Rookie running backs on the decline
Posted Jul. 18 at 03:08 PM
Justin Eleff has the nice feature in the magazine (it starts on page 40). He came up with the theory that rookie running backs now don’t tend to be as productive as in the past.
It’s a nice theory, and Justin deserves almost all of the credit. He did almost all of the work on that feature. I was busy with other stuff; I contributed the one little chart you see on the first page, but that was put together after he’d written the article – it’s not even mentioned in the text.
On this issue, however, I wanted to do some additional research. I wanted to push around the numbers for myself and see how it holds up. I was working on a similar type of topic for a mailbag question yesterday, so I expanded that and spent a couple of hours on it this morning.
I had the list of all top-20 backs from the last 20 years in front of me, so I compiled where all of those backs came from. How many were rookies? How many were in their second year? That kind of thing.
The findings support the Eleff theory.
In the last 10 years, only five rookie running backs have been top-10 backs. That’s less than half as many as the previous 10 years, when there were 12.
If you want to look at top-20 backs rather than top-10, then the numbers are 24 and 13.
What’s going on here?
Were backs in the ‘90s simply better on average? Possible, but probably not.
Pass protection, I think, seems to be more of an issue now than it was in the past. If a running back can’t learning the blocking assignments, that can keep him off the field. That could be a contributing factor to more players not “breaking out” until their second or third years.
Expanding on the pass protection idea, I thinking the demise of the fullback is related. Far more teams are using one back rather than two, and that means that one back has to block more often. Maybe in the ‘80s and ‘90s, when there was a sturdy veteran fullback in there, it was easier for teams to get by with tailbacks who were limited as blockers.

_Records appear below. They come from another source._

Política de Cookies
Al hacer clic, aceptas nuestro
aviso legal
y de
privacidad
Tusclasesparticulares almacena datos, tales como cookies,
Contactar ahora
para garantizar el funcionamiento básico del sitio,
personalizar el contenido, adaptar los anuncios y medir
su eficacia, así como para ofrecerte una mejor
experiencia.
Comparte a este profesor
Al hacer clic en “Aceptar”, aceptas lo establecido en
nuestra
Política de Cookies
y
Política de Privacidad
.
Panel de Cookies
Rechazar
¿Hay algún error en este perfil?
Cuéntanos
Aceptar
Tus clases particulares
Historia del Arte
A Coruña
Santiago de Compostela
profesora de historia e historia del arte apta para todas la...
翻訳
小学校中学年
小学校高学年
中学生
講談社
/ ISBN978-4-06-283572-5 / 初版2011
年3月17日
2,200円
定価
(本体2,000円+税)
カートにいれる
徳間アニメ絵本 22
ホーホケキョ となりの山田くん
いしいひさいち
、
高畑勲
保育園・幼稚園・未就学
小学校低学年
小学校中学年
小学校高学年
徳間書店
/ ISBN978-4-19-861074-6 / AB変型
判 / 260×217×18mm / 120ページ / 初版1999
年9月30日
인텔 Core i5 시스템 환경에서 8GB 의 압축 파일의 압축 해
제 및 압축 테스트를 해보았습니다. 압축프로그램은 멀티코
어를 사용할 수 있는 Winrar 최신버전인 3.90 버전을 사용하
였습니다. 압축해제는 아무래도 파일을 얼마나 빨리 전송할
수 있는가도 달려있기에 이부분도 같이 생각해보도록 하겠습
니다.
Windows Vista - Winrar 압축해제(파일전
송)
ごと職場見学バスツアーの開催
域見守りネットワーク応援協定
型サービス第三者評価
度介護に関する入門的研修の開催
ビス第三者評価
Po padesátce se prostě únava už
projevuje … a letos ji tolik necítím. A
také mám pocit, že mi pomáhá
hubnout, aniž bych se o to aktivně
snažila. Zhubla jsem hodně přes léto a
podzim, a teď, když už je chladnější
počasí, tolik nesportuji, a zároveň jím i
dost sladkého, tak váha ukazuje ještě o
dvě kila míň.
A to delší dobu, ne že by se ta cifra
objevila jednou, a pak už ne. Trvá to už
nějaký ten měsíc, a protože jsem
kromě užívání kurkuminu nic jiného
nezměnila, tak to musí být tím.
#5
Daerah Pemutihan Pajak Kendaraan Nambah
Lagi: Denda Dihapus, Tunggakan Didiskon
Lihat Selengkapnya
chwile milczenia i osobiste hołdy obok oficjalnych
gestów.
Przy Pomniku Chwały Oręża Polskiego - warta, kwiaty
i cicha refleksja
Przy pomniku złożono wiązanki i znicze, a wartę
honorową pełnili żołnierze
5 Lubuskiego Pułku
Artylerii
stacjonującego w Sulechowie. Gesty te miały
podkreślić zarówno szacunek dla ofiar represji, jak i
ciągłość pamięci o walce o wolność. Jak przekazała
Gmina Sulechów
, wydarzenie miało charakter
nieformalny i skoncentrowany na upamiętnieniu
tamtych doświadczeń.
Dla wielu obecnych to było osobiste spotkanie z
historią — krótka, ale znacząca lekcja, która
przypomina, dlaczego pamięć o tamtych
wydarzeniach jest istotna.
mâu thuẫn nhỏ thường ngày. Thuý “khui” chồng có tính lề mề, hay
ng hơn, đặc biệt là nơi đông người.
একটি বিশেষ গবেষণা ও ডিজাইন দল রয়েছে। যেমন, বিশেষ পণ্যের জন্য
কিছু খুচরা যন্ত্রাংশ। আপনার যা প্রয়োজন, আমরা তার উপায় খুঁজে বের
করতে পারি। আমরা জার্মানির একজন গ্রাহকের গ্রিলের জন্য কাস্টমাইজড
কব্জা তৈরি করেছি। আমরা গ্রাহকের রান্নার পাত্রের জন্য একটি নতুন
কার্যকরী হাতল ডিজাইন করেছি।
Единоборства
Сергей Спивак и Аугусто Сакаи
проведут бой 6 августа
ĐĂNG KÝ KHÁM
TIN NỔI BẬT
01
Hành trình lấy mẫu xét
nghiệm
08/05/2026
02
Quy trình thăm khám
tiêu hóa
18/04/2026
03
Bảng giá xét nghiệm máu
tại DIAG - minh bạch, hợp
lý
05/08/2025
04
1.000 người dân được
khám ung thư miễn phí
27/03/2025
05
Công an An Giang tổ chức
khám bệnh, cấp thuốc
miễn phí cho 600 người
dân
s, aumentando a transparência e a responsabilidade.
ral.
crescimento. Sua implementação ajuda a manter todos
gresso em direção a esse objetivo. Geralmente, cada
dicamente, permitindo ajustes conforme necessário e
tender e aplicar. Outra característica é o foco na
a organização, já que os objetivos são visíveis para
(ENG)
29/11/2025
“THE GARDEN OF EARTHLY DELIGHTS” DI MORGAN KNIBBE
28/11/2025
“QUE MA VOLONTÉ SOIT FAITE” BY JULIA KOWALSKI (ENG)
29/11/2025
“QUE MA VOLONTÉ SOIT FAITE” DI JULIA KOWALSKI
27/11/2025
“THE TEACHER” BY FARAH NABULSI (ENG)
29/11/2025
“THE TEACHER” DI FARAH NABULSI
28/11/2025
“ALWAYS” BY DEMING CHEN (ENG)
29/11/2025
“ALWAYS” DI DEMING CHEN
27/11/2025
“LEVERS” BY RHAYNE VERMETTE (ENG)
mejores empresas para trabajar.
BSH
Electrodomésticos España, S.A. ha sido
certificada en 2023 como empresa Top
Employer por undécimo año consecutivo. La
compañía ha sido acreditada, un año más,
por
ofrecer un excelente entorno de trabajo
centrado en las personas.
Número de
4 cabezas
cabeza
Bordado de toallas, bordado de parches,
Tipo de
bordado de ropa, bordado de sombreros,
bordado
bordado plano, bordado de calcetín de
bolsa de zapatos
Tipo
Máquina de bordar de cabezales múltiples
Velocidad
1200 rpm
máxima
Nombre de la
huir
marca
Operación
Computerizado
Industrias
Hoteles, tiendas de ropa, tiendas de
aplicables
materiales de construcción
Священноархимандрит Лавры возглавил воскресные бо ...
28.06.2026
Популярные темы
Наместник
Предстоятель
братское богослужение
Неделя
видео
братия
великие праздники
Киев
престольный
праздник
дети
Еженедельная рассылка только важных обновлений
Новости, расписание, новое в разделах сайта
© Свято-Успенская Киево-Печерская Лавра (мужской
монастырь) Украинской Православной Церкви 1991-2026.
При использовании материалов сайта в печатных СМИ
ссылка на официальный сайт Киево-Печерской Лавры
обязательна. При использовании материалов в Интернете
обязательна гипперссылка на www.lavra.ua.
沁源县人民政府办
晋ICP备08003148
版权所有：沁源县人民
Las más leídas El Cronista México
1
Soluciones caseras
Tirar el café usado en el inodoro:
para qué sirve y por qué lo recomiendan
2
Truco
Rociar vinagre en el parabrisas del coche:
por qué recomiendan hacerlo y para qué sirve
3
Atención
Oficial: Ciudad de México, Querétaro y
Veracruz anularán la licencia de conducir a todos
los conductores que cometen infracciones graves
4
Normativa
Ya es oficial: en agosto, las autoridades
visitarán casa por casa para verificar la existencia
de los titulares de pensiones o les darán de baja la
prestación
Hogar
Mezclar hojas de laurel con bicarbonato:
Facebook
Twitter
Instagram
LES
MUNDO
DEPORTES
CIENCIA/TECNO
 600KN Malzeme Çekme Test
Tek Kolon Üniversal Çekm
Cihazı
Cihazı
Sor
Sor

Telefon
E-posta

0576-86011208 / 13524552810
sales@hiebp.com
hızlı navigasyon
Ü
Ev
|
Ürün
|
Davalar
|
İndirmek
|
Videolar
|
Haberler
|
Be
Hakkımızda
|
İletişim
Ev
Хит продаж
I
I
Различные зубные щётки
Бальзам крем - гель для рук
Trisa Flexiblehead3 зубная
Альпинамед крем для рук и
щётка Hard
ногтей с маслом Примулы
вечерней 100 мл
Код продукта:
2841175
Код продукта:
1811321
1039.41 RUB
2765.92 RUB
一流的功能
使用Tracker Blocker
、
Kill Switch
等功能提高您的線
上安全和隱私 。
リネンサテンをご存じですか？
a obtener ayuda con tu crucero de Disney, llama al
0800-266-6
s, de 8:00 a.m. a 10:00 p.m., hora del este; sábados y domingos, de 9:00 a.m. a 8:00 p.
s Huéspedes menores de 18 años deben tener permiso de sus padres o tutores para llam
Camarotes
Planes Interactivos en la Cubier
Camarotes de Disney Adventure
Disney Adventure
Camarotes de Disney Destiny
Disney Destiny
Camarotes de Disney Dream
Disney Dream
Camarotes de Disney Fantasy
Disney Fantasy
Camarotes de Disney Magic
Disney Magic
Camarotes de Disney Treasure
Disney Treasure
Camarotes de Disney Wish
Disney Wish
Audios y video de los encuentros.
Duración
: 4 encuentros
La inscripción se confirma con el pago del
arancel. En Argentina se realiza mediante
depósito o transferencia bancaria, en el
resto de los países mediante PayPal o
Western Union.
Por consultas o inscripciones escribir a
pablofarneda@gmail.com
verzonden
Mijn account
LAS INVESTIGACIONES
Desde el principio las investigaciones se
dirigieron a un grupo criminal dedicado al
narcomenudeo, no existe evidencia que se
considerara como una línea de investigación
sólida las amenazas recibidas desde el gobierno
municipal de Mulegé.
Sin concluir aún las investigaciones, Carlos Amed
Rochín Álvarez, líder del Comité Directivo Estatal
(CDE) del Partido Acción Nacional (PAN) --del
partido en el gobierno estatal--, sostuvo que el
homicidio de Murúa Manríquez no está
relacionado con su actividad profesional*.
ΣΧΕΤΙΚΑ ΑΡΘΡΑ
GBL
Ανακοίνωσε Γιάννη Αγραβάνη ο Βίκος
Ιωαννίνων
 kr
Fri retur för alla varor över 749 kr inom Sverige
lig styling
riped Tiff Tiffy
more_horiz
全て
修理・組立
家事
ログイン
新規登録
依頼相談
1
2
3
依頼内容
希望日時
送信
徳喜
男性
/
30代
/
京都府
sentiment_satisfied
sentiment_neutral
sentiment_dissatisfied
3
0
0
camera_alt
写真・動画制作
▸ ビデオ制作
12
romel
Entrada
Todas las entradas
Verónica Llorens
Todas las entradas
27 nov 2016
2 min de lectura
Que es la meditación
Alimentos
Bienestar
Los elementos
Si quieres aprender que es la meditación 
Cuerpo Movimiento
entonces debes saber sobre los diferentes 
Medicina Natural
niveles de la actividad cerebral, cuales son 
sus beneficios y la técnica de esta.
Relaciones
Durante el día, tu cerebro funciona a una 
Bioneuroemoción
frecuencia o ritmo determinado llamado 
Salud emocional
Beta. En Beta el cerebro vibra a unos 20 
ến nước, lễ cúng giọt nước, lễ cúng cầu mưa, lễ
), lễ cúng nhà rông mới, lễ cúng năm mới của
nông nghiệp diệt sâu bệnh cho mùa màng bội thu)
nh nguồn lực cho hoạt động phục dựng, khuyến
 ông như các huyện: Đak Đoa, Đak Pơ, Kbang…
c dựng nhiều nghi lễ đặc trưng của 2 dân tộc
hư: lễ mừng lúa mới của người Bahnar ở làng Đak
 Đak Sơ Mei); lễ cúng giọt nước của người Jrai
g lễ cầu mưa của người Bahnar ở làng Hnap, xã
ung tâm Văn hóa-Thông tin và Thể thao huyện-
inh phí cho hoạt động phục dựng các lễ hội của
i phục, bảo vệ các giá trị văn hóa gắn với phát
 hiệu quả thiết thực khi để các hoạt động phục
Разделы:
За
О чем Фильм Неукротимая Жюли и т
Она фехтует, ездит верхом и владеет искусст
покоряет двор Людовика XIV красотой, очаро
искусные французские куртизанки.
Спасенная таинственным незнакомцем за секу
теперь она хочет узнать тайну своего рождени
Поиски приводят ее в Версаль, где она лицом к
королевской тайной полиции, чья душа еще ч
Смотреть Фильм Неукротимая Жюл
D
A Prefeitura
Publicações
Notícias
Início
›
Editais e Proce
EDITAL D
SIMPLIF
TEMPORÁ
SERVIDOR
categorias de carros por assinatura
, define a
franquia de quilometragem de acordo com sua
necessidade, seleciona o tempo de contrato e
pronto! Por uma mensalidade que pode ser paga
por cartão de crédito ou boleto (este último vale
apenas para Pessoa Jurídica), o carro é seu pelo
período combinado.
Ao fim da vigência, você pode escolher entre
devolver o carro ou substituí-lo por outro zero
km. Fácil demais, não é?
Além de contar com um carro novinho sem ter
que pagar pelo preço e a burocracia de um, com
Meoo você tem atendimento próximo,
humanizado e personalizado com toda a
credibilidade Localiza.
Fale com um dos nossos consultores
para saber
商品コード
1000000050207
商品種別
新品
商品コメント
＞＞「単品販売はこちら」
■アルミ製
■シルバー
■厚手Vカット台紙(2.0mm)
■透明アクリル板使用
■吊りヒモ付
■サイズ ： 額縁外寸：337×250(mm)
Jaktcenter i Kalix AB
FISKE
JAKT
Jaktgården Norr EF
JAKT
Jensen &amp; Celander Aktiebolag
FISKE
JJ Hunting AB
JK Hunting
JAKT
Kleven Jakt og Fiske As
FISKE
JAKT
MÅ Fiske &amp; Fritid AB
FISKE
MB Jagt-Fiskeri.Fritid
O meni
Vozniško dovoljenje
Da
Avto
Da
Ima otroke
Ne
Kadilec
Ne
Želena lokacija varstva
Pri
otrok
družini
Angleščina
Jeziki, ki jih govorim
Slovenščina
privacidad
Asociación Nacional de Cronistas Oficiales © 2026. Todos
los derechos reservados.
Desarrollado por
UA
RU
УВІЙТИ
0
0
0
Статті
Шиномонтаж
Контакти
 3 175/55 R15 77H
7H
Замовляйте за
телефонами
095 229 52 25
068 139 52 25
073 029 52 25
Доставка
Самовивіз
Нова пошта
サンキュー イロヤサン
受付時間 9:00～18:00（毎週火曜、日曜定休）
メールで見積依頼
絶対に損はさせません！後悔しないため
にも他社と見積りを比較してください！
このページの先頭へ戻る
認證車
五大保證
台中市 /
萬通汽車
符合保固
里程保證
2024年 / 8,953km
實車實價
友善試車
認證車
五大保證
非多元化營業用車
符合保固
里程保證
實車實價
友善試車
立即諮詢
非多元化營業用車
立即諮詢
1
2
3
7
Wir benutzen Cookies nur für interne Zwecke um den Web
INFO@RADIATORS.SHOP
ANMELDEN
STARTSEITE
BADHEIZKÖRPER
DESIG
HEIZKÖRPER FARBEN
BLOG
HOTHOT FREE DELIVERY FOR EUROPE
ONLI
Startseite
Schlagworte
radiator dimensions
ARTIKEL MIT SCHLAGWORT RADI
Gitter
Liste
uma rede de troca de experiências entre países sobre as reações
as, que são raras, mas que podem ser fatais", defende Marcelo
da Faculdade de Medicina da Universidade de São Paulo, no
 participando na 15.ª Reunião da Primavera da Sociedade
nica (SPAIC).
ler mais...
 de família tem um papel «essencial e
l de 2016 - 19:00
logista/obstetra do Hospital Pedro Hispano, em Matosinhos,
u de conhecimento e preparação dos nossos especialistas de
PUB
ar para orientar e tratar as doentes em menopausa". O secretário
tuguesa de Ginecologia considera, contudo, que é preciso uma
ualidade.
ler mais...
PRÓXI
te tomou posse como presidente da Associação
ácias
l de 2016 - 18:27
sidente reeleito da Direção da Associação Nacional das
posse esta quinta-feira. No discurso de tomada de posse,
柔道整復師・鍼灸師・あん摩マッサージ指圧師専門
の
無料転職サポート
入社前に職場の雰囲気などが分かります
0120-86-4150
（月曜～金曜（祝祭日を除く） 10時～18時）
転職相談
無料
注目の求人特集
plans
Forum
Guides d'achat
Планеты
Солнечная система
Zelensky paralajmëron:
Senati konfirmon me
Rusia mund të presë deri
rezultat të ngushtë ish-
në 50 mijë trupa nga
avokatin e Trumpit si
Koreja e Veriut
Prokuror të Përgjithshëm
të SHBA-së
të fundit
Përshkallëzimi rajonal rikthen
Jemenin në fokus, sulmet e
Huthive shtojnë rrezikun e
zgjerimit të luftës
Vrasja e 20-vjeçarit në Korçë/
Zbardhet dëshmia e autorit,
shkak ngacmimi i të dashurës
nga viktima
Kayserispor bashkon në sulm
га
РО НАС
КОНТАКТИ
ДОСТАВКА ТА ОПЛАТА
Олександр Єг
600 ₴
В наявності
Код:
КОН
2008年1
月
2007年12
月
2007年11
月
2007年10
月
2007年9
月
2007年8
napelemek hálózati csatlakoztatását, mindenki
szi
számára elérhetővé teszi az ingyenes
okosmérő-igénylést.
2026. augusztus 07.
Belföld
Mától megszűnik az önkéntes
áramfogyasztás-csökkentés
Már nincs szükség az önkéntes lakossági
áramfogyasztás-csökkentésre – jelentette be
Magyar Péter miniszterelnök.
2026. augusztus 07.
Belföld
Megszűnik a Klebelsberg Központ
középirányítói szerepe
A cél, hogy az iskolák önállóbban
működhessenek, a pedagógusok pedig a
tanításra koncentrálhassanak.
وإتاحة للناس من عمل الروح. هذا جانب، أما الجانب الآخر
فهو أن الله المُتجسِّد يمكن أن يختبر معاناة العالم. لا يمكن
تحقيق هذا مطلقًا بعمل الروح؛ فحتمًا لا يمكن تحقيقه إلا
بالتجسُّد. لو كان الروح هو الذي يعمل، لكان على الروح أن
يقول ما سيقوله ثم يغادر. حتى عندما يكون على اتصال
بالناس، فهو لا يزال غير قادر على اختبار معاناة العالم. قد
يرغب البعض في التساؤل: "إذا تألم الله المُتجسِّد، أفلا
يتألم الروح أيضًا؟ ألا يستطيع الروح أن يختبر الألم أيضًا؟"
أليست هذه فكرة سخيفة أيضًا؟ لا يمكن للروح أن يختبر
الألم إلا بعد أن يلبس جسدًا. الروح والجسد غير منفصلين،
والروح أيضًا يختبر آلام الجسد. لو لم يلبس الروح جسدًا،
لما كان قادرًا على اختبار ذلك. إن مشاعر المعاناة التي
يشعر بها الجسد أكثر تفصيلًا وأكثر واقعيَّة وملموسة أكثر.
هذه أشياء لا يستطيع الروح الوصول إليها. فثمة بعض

Some of the numbers appear below. For a prettier version, see the Facebook page.
Note that for the 2002-2011 time chunk (versus the previous 10 years), more of the top-10 backs were players in their second and third years.
TOP-10 RUNNING BACKS, 1992-2001
No RB (experience)
12 1st-year RBs
9 2nd-year RBs
15 3rd-year RBs
16 4th-year RBs
16 5th-year RBs
13 6th-year RBs
7 7th-year RBs
4 8th-year RBs
4 9th-year RBs
4 10th+ year RBs
TOP-10 RUNNING BACKS, 2002-2011
No RB (experience)
5 1st-year RBs
13 2nd-year RBs
21 3rd-year RBs
10 4th-year RBs
15 5th-year RBs
15 6th-year RBs
8 7th-year RBs
5 8th-year RBs
4 9th-year RBs
4 10th-year RBs
If anybody else has any theories on these numbers, I will be happy to hear them.
Posted by L DALE GANDER | Jul. 18 at 06:03 PM
I think RB contracts compared to other positions tell you what you need to know. Supply is far greater than demand. Most teams have a "good enough" RB and have bigger needs at other positions harder to fill. Rookie RBs get starting jobs in two ways: 1) The best prospects are drafted by bad teams (a fantasy crapshoot), or 2) Someone gets hurt and they are thrust into the spotlight. Very rarely does a good team draft a rookie and throw him in the lineup because usually good teams have bigger needs. RB is quite frankly a "warm body" position in today's NFL. Rookie RBs, therefore, have a lot of competition - fewer are drafted, fewer are able to beat out vets in the passing game, and few are significantly more talented than the RBs already there.
Posted by david erickson | Jul. 19 at 09:04 PM
To expand yet again on the emphasis on the passing game is that few teams feature strong "run" offensive lines in today's NFL, which I think contributes to why runningback injuries are so prevalent. The teams who are generally strong "run" teams are usually conservative defensive-minded organizations which would almost-never trust a rookie runningback to lead their team. Additionally, players once known as 3rd-down backs are now being used more often on various downs to mix up defenses; another factor that takes runs away from feature backs.